Kejeniusannya Membuat Stephen Hawking Justru Menjadi Ateis, Bagaimana dengan Einstein?
"Kita akan tahu pikiran Tuhan, artinya kita akan tahu apa yang Tuhan tahu. Itu kalau Tuhan ada, tapi Tuhan tidak ada. Saya ateis."
Namun, benarkah demikian? Atau, apakah dia sama seperti Hawking?
Apa yang sebenarnya dipercayai oleh Einstein?
Pada Januari 1936, seorang gadis yang masih duduk di sekolah dasar menulis surat untuk Einstein.
Phyllis, nama gadis itu, bertanya pada Einstein apakah ilmuwan bisa percaya pada sains dan agama sekaligus.
Surat yang ditulis Phyllis saat kelas sekolah minggu itu, juga mempertanyakan apa yang ilmuwan doakan.
Beberapa hari kemudian Einstein pun membalas surat dari gadis kelas enam tersebut.
Dalam surat balasannya, Einstein mengatakan ilmuwan percaya bahwa setiap kejadian terjadi karena hukum alam.
Oleh karena itu, ilmuwan tidak bisa percaya jika peristiwa terjadi karena dipengaruhi doa atau terwujud secara supranatural.
Meski begitu, ia juga mengakui bahwa pengetahuan ilmuwan tentang kekuatan dunia ini tidak sempurna.
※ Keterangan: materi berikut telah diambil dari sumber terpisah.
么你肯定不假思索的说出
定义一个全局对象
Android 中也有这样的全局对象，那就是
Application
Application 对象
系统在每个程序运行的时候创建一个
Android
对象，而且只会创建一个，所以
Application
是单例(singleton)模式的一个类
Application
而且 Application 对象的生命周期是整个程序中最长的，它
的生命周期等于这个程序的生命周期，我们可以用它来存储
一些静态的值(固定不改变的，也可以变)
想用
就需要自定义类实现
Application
Dengan demikian, orang masih harus bergantung dengan yang namanya "iman".

Einstein juga menyebutkan orang yang serius mengejar ilmu pengetahuan juga percaya bahwa beberapa "roh" terwujud dalam hukum alam yang jauh lebih unggul dari manusia.
Dengan begitu, pengejaran ilmu pengetahuan mengarah pada perasaan religius atau spiritualitas yang istimewa.
Ia juga menambahkan perasaan religius ini berbeda dengan religiusitas kebanyakan orang.
Secara eksplisit, dalam surat tersebut Einstein memberikan isyarat bahwa ia penganut panteisme, yang gagasan utamanya "Tuhan adalah segalanya".
Hal tersebut senada juga sempat ia ekspresikan pada seorang rabbi bernama Herbert S. Goldstein.
"Aku percaya pada Tuhannya Spinoza, yang mengungkapkan dirinya dalam harmoni alam semesta, bukan Tuhan yang memperhatikan dirinya sendiri dengan takdir dan perbuatan manusia," katanya seperti yang dikutip dalam Big Think, Jumat (29/9/2017).